Im Bitcoin-Kaninchenbau
Kryptowährungen und die Technik dahinter zu erklären, ist gar nicht so einfach. Ziemlich am Punkt mit seiner Definition ist der Komiker John Oliver: „Bitcoin vereint all das, was dir beim Geld Rätsel aufgibt, kombiniert mit all dem, was du beim Computer nicht verstehst.“ Wer in den berühmten Bitcoin-„Kaninchenbau“ springt und sich mit der Materie intensiver einlässt, merkt schnell, dass er sich wie „Alice im Wunderland“ in einer fremden Welt der Blockchain-Technologie, Kryptographie und asymmetrischen Verschlüsselungstechniken wie SHA-256, Halving, Ledger, White Paper oder Proof of Work befindet. Man stößt auf den mysteriösen Bitcoin-Gründer Satoshi Nakamoto, von dem man nicht weiß, wer er genau ist. Diese geheimnisvollen Ursprünge verbunden mit einer anarchischen Idee ist eine einzigartige, fast schon religiöse Geschichte und mitverantwortlich für den ökonomischen Erfolg. Für echte Advokaten des Bitcoins ist der Kurs der Kryptowährung zweitrangig. Für sie ist es ein Mindset, die Zukunft, ein neues Denken über Geld.
Werden Sie Miner!
Heute brauchen Privatanleger keine besonderen Kenntnisse, um mit Bitcoin und Co zu traden. Man kann sogar ein finanzieller Analphabet sein.
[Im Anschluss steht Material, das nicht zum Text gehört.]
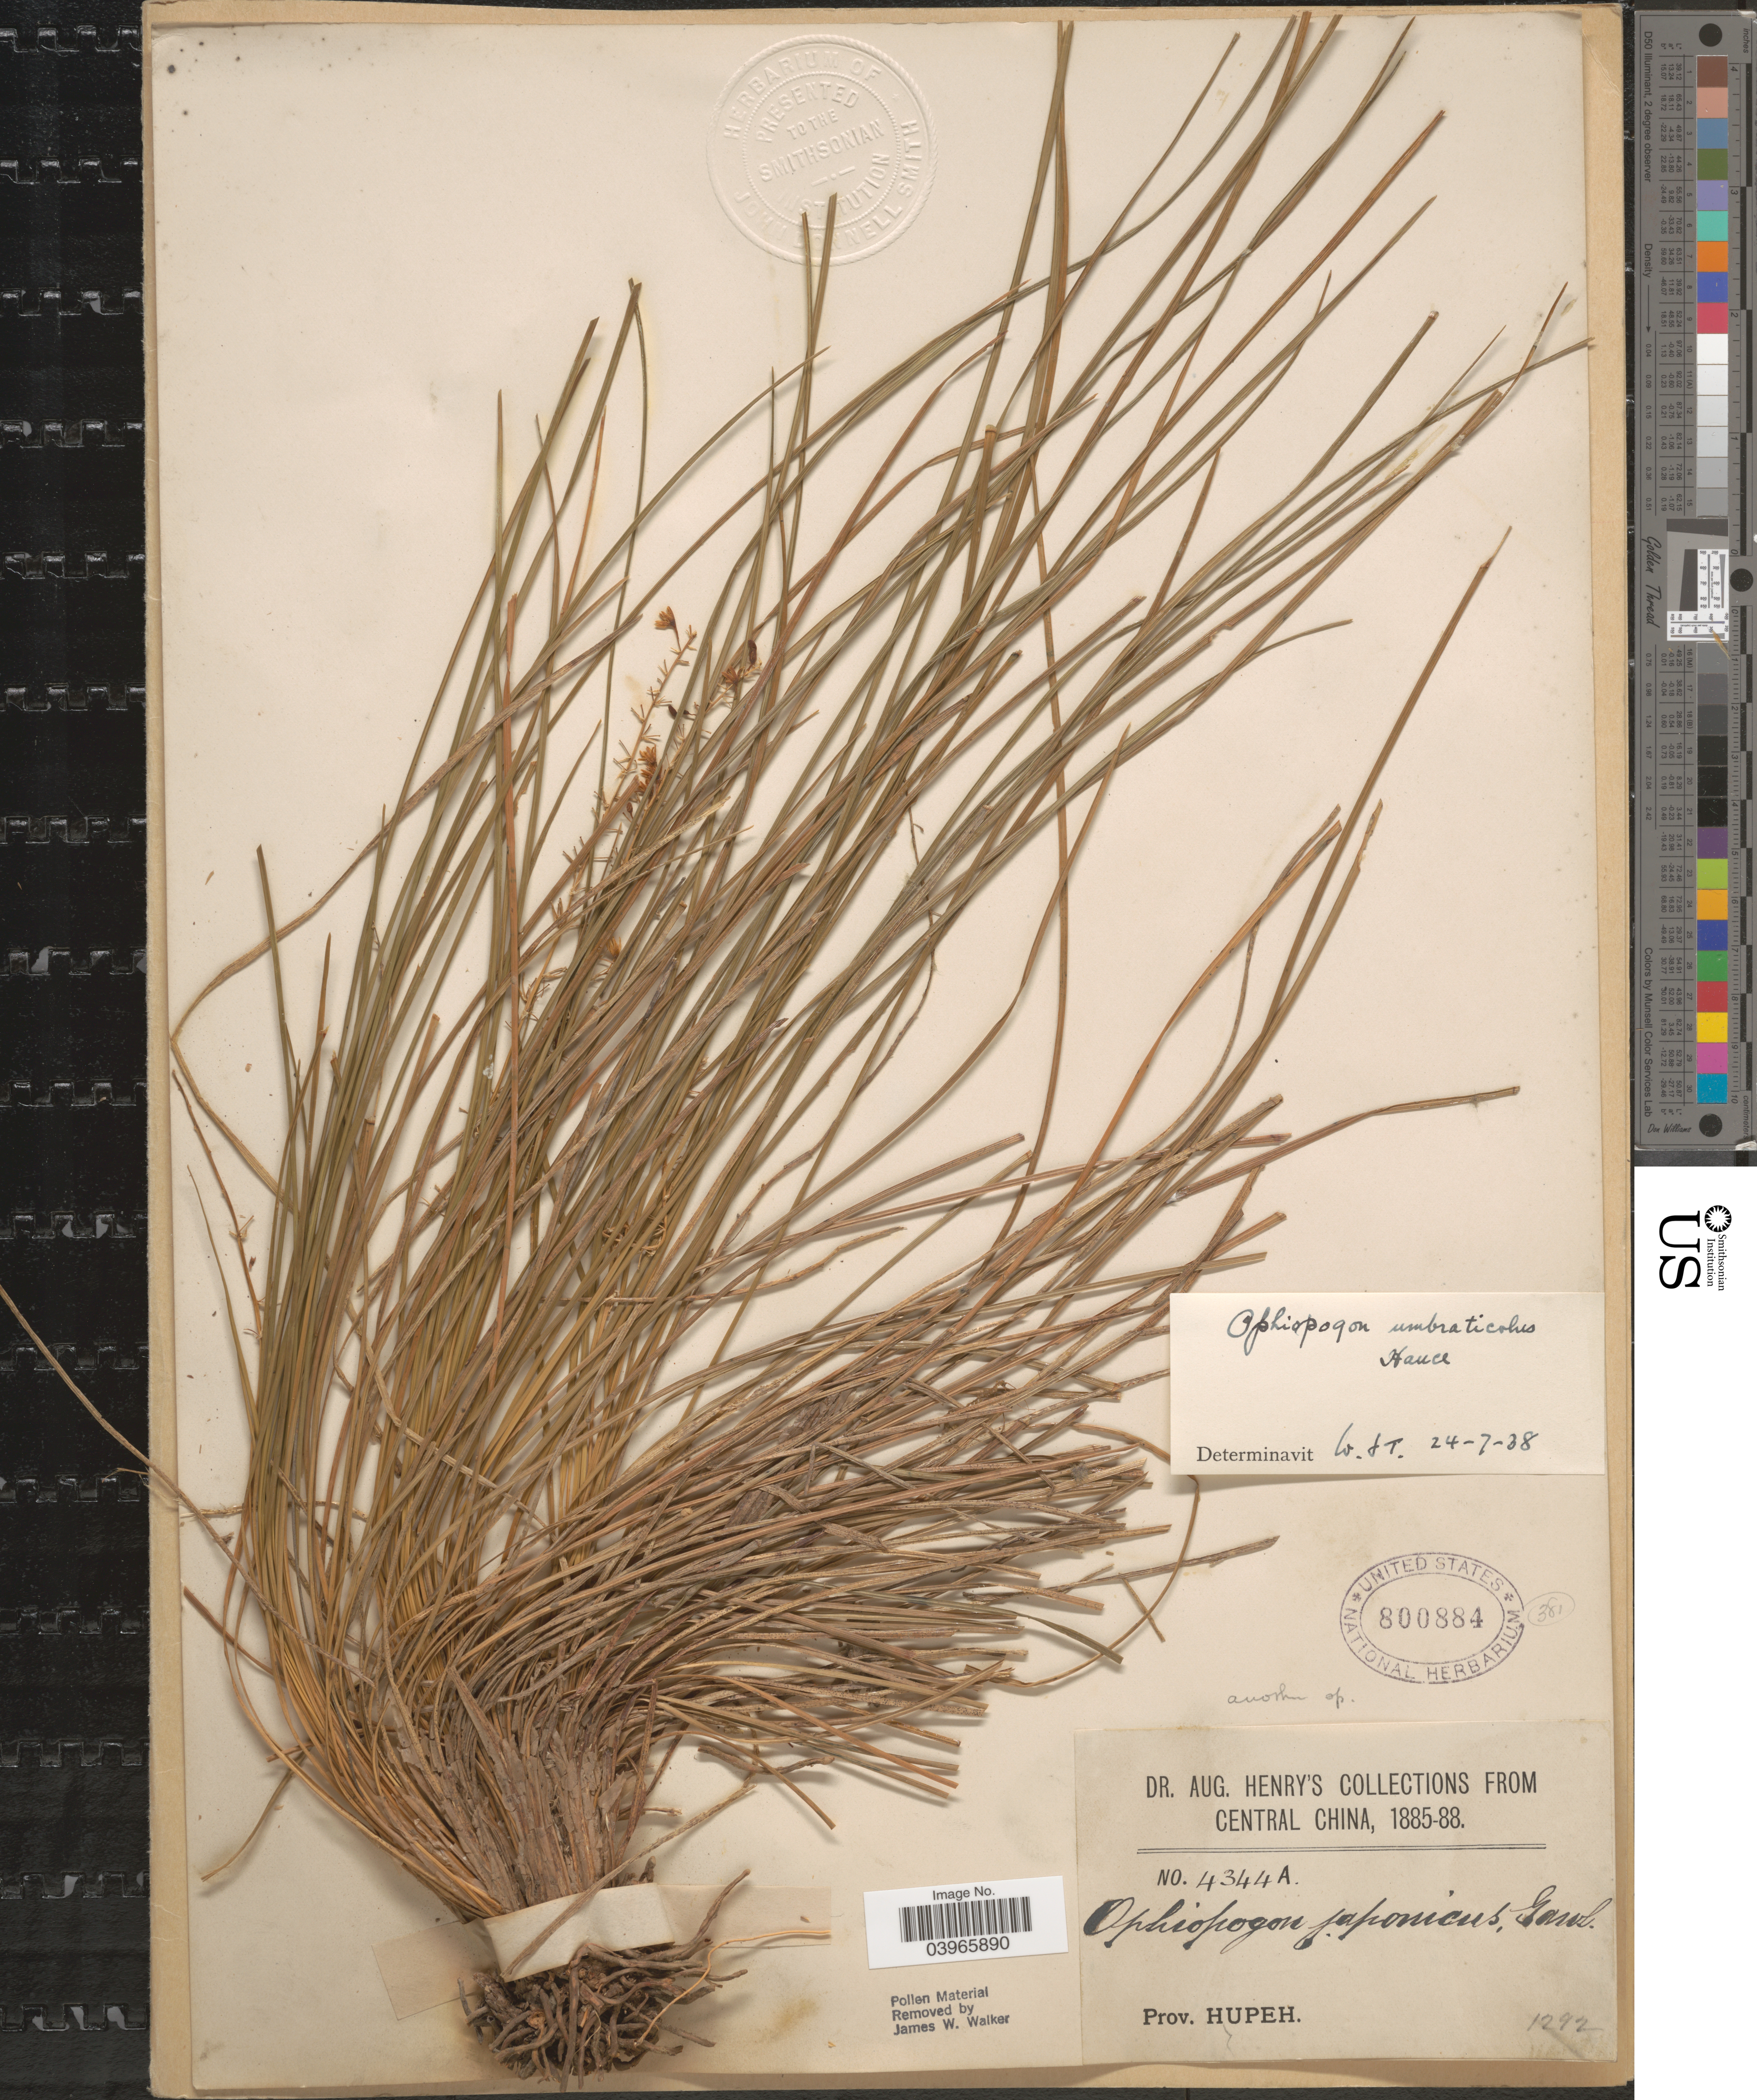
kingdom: Plantae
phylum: Tracheophyta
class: Liliopsida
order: Asparagales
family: Asparagaceae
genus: Ophiopogon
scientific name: Ophiopogon umbraticola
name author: Hance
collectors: A. Henry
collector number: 4344 A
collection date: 1885/1888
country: China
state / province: Hubei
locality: Central China. Prov. Hupeh.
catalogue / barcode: US 800884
Ein Wallet kann sich jeder Erwachsene aus dem App Store über eine Krypto-Handelsplattform downloaden. Die Möglichkeiten, in der Kryptowelt sein Geld zu vermehren (oder zu verlieren), sind inzwischen grenzenlos. Bei riesigen Mining Farmen wie Genesis Mining auf Island können sich Neulinge oder Profis für einige tausend Euro Mining Power mieten, um Kryptowährungen zu schürfen und dafür Renditen zu kassieren. Das Problem: Die gesamte verfügbare Rechenpower ist ausverkauft.